- [PROBLEM TO WORK ON]
Please return every line of text in each item below exactly, character for character, with the pictures left out.

- [DATA RECORDS]
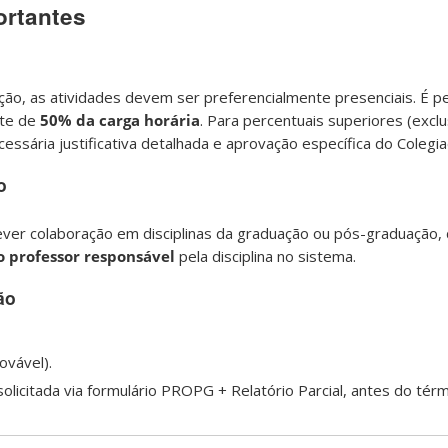
ortantes
ção, as atividades devem ser preferencialmente presenciais. É p
ite de
50% da carga horária
. Para percentuais superiores (exclu
cessária justificativa detalhada e aprovação específica do Colegia
o
ever colaboração em disciplinas da graduação ou pós-graduação,
o professor responsável
pela disciplina no sistema.
ão
vável).
olicitada via formulário PROPG + Relatório Parcial, antes do térm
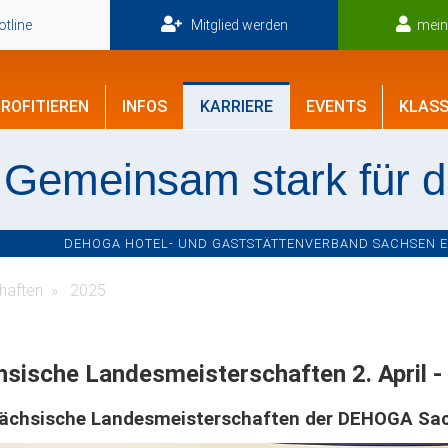
tline
Mitglied werden
mei
ROFITIEREN
INFOS
KARRIERE
EVENTS
KLASS
Gemeinsam stark für 
DEHOGA HOTEL- UND GASTSTÄTTENVERBAND SACHSEN E.V
haften
2025
sische Landesmeisterschaften 2. April -
Sächsische Landesmeisterschaften der DEHOGA Sa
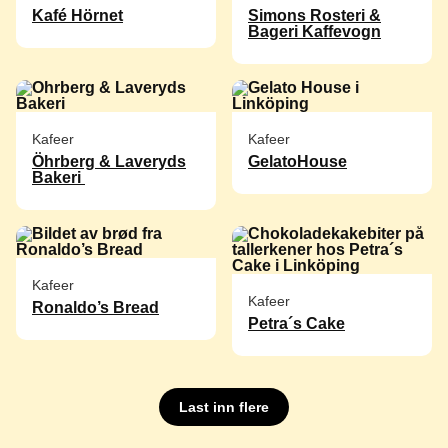
Kafé Hörnet
Simons Rosteri &
Bageri Kaffevogn
Kafeer
Kafeer
Öhrberg & Laveryds
GelatoHouse
Bakeri
Kafeer
Kafeer
Ronaldo’s Bread
Petra´s Cake
Last inn flere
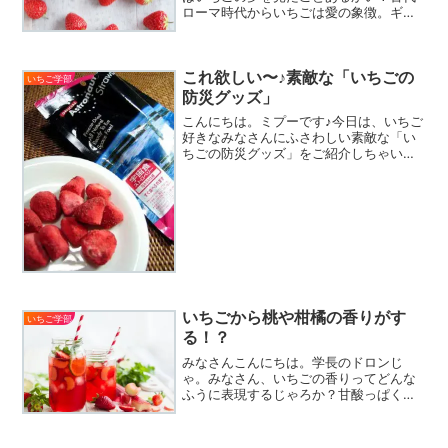
ローマ時代からいちごは愛の象徴。ギリ
シャ神話に登場する愛と美の女神アプロ
ディーテが恋人のアドーニスの死を悼
み、流した涙のしずくがハートの形のい
これ欲しい〜♪素敵な「いちごの
ちごだったという神話がある...
いちご学部
防災グッズ」
こんにちは。ミプーです♪今日は、いちご
好きなみなさんにふさわしい素敵な「い
ちごの防災グッズ」をご紹介しちゃいま
す！いちごは何と言っても、その可愛ら
しい色や形、香りから、気持ちを豊かに
させてくれる癒し効果の高い存在。こん
なグッズがあったら心を...
いちごから桃や柑橘の香りがす
いちご学部
る！？
みなさんこんにちは。学長のドロンじ
ゃ。みなさん、いちごの香りってどんな
ふうに表現するじゃろか？甘酸っぱくて
おいしそうな香りがするって？そうじゃ
な、いちごの香りを嗅ぐと幸せな気分に
なるわな。実はいちごは、学名が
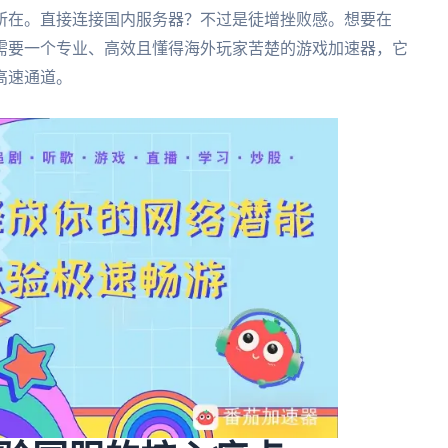
所在。直接连接国内服务器？不过是徒增挫败感。想要在
需要一个专业、高效且懂得海外玩家苦楚的游戏加速器，它
高速通道。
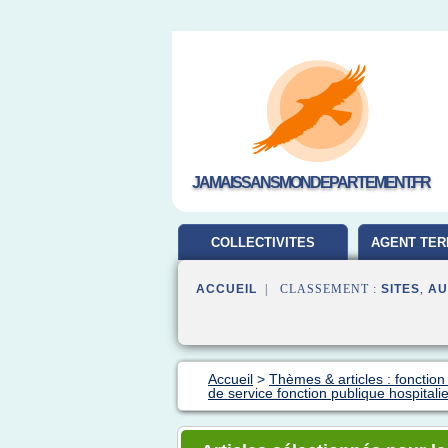
JAMAISSANSMONDEPARTEMENT.FR
COLLECTIVITES
AGENT TER
TERRITORIALES
ACCUEIL
| CLASSEMENT :
SITES
,
AU
Accueil
>
Thèmes & articles : fonction
de service fonction publique hospitali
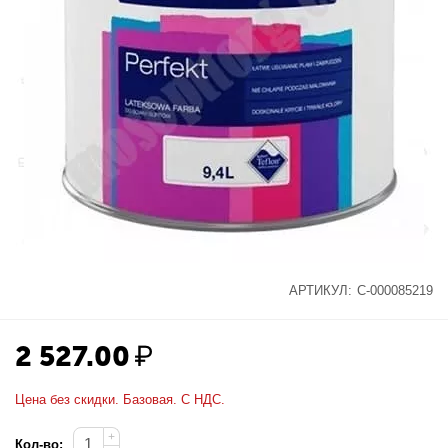
АРТИКУЛ:
С-000085219
2 527.00
₽
Цена без скидки. Базовая. С НДС.
+
Кол-во:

- [SOLUTION]
ortantes
ção, as atividades devem ser preferencialmente presenciais. É p
ite de
50% da carga horária
. Para percentuais superiores (exclu
cessária justificativa detalhada e aprovação específica do Colegia
o
ever colaboração em disciplinas da graduação ou pós-graduação,
o professor responsável
pela disciplina no sistema.
ão
vável).
olicitada via formulário PROPG + Relatório Parcial, antes do térm
tline
Mitglied werden
mei
ROFITIEREN
INFOS
KARRIERE
EVENTS
KLASS
Gemeinsam stark für 
DEHOGA HOTEL- UND GASTSTÄTTENVERBAND SACHSEN E.V
haften
2025
sische Landesmeisterschaften 2. April -
Sächsische Landesmeisterschaften der DEHOGA Sa
Kafé Hörnet
Simons Rosteri &
Bageri Kaffevogn
Kafeer
Kafeer
Öhrberg & Laveryds
GelatoHouse
Bakeri
Kafeer
Kafeer
Ronaldo’s Bread
Petra´s Cake
Last inn flere
ローマ時代からいちごは愛の象徴。ギリ
シャ神話に登場する愛と美の女神アプロ
ディーテが恋人のアドーニスの死を悼
み、流した涙のしずくがハートの形のい
これ欲しい〜♪素敵な「いちごの
ちごだったという神話がある...
いちご学部
防災グッズ」
こんにちは。ミプーです♪今日は、いちご
好きなみなさんにふさわしい素敵な「い
ちごの防災グッズ」をご紹介しちゃいま
す！いちごは何と言っても、その可愛ら
しい色や形、香りから、気持ちを豊かに
させてくれる癒し効果の高い存在。こん
なグッズがあったら心を...
いちごから桃や柑橘の香りがす
いちご学部
る！？
みなさんこんにちは。学長のドロンじ
ゃ。みなさん、いちごの香りってどんな
ふうに表現するじゃろか？甘酸っぱくて
おいしそうな香りがするって？そうじゃ
な、いちごの香りを嗅ぐと幸せな気分に
なるわな。実はいちごは、学名が
所在。直接连接国内服务器？不过是徒增挫败感。想要在
需要一个专业、高效且懂得海外玩家苦楚的游戏加速器，它
高速通道。
JAMAISSANSMONDEPARTEMENT.FR
COLLECTIVITES
AGENT TER
TERRITORIALES
ACCUEIL
| CLASSEMENT :
SITES
,
AU
Accueil
>
Thèmes & articles : fonction
de service fonction publique hospitali
АРТИКУЛ:
С-000085219
2 527.00
₽
Цена без скидки. Базовая. С НДС.
+
Кол-во:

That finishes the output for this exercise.